Sometimes you have to be who you are not in order to know who you are.
Dating online can definitely give you that arena where you can figure out what it is that you are really looking for in a mate. As well as getting clear on what it is you do not want in a mate and will not compromise on.
A really great way to approach online dating is, " Let's see if we can have fun and get along?" As opposed to, "Is this the one?" each time you communicate with someone.
There are different reasons for different people on why they are on an online dating website. Some are looking for 'the one', some are looking for sex, some are looking for an affair, some are looking for someone to start a relationship with and to share their life. Probably many more reasons.
Each one of these reasons creates a different reality. What you put out comes back at you like a boomerang. Are your intentions coming from your higher self or are they being created with a lower vibration?
Some people believe life happens to them and do not realize that they are the common denominator, the cause of their effect. They do not realize how powerful they really are with their words, thoughts and actions.
There are consequences for every intention, thought, word and action. As you awaken there are responsibilities that come with this. If you do not think the way you treat someone, even online has consequences, think again.
This is why it is very important to get clear on your intentions before starting this online dating process. As a responsible being, that creates their own life through thought and word, the way you go about it is most important. Your approach is to speak your own truth from a place of valuing and honoring yourself first and foremost.
Figure out the values you will not compromise on, stick to it and really honor these the whole time. For me I will always value and honor myself. I will never compromise on mutual respect and clear communication. I will never compromise my own truth and what feels "right" within myself. If these values resonate with you please take them on for yourselves.
What I discovered is that I could use online dating as a tool to step into my authentic power and master myself in areas I had not yet mastered. I had been on the inner journey of self discovery since the dissolution of my marriage and had learned some incredible tools along the way that worked in revealing my limiting beliefs, as I interacted with men online I discovered more about who I really am.
Experts say that it is important to face your own issues before attracting another relationship into your life. Otherwise you will attract the same issues into your life with the next person. These issues will keep showing up until you face them and let them go. So if you are wanting to attract a healthy person into your life, you will need to get honest and clear with yourself first.
I knew that no matter how much clearing of limiting beliefs I had done on my inner journey up to this point, that interacting with that of the opposite sex or of which you are sexually attracted, will trigger emotions that would not otherwise be triggered any other way.

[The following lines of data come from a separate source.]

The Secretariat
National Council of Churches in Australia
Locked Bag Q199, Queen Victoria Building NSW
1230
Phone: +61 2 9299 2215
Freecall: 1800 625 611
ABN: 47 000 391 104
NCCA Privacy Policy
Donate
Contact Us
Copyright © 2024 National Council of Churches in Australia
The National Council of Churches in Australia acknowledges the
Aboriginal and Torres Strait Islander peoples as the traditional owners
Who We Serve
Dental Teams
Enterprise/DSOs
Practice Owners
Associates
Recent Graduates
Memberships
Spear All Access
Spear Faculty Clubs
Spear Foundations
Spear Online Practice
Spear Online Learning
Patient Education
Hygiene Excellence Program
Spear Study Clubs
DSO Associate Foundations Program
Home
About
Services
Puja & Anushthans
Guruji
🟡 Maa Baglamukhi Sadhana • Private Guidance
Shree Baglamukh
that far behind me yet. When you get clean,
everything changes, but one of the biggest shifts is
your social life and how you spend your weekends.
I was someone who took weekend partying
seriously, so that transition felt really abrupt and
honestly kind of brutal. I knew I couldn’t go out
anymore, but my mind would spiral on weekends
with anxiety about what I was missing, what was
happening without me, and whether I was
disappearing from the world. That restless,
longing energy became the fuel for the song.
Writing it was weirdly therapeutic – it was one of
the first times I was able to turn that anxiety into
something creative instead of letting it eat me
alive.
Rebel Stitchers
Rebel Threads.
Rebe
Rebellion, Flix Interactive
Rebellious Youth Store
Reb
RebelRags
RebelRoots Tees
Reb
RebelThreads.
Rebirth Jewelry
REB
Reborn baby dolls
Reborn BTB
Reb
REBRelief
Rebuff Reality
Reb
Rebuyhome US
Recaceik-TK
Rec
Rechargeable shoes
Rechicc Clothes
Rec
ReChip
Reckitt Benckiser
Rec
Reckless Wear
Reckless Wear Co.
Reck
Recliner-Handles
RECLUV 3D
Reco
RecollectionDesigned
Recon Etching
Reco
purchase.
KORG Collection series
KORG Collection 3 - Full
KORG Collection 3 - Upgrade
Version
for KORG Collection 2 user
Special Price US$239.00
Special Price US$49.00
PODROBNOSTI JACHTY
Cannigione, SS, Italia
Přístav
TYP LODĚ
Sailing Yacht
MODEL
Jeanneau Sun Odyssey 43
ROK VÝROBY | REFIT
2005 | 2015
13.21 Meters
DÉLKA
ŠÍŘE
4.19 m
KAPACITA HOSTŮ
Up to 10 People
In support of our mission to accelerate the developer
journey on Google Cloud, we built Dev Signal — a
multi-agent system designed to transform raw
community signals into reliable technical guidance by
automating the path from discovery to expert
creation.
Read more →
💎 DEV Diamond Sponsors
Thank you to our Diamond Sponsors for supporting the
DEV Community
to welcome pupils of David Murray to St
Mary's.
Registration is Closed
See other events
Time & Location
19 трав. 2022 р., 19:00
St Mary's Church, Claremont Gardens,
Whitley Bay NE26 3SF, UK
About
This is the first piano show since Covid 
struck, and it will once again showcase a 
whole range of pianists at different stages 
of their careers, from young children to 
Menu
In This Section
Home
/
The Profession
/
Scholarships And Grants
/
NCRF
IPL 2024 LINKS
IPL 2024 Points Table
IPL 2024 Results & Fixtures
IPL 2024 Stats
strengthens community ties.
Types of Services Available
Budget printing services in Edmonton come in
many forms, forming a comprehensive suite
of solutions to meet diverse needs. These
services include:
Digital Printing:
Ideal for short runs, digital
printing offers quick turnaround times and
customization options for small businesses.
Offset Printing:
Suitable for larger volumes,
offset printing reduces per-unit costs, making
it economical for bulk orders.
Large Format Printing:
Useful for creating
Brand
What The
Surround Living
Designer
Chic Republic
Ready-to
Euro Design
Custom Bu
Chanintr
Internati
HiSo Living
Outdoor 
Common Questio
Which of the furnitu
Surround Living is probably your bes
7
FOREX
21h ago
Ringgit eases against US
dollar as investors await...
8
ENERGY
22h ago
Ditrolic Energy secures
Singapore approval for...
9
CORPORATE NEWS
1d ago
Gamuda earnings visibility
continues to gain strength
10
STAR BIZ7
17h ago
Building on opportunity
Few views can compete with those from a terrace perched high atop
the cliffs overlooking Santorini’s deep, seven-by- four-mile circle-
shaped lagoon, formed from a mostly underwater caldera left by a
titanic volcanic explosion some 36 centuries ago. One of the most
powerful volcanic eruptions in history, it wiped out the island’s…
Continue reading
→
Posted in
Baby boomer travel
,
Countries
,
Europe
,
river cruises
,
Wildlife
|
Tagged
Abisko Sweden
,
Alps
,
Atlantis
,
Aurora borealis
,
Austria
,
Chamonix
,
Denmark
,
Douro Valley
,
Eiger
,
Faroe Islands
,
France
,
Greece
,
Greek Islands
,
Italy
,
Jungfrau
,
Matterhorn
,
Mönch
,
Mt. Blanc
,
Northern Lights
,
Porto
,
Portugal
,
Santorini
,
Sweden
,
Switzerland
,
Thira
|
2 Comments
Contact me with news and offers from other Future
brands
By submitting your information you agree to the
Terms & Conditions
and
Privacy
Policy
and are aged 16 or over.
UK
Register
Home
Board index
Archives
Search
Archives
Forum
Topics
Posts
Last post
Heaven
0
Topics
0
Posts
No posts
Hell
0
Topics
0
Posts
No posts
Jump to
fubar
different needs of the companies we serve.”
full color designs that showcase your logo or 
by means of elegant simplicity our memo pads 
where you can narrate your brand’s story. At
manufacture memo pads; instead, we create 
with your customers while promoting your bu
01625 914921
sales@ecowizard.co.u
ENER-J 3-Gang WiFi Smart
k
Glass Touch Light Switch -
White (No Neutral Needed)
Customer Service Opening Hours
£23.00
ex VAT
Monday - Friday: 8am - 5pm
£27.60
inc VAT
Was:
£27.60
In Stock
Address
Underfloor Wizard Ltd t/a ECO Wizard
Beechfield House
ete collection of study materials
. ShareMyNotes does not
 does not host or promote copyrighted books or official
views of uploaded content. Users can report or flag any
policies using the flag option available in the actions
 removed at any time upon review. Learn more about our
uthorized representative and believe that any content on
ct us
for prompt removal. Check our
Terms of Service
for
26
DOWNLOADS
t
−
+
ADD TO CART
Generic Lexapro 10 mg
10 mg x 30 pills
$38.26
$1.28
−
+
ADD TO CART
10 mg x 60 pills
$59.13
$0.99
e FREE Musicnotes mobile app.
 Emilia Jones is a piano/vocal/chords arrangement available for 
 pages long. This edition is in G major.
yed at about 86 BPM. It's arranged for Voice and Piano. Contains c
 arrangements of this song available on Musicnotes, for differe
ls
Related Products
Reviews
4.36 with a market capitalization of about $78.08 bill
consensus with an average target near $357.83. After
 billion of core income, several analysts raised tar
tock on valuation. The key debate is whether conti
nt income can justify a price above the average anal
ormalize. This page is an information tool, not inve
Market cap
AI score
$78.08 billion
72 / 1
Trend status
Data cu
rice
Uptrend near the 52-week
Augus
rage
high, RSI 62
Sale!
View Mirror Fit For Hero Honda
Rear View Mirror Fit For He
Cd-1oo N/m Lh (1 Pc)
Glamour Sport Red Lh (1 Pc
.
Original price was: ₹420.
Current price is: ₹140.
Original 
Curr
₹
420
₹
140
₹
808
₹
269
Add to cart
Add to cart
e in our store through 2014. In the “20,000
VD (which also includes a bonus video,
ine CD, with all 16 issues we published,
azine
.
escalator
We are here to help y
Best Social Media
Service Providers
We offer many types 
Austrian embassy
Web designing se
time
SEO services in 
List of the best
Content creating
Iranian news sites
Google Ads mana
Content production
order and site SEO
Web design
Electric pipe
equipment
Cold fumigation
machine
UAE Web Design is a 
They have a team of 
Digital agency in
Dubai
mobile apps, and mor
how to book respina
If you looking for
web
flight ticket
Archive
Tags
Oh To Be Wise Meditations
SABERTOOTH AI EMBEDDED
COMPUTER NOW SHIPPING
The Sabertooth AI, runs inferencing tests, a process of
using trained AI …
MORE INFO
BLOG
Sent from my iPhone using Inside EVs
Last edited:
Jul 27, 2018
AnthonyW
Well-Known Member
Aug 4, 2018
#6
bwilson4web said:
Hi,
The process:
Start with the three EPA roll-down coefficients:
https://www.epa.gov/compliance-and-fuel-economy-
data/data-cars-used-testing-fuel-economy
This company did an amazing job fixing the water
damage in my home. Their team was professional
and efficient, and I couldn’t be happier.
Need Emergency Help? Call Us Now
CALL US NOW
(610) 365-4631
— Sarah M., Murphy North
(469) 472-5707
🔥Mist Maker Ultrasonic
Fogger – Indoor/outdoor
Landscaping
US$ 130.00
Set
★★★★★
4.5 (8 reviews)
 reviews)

The tools I had learned thus far on my inner journey worked perfectly in helping me clear the way of limiting beliefs around relationship. You do not have to know where these feelings are coming from and rehash the past to do this work.
Each man that showed up online was always perfect in what was next for me to clear. None of these men had any idea on how much they were helping me on my spiritual growth. The tools I would like to share with you as your coach, are tools you will have for the rest of you journey that will serve you well.
I want to thank all the men that I interacted with online that helped me in my spiritual and personal growth. I am not the same woman that I was when I first started online dating. I have bettered myself and now know who I really am. I have never been the person I am now. Thanks to all of you.
Like the Rascal Flatts song: Bless The Broken Road. There is a grander plan always going on. We do not always understand it. The people in and out of your life that you interact with, even in cyberspace, can be your northern star in finding first yourself and then your one true love and soul mate.
Sometimes getting to where you really want to be, you have to be who you are not in order to know who you really are. Online dating can be that tool to help you understand and get clear what that is for you so you can start living your dreams come true.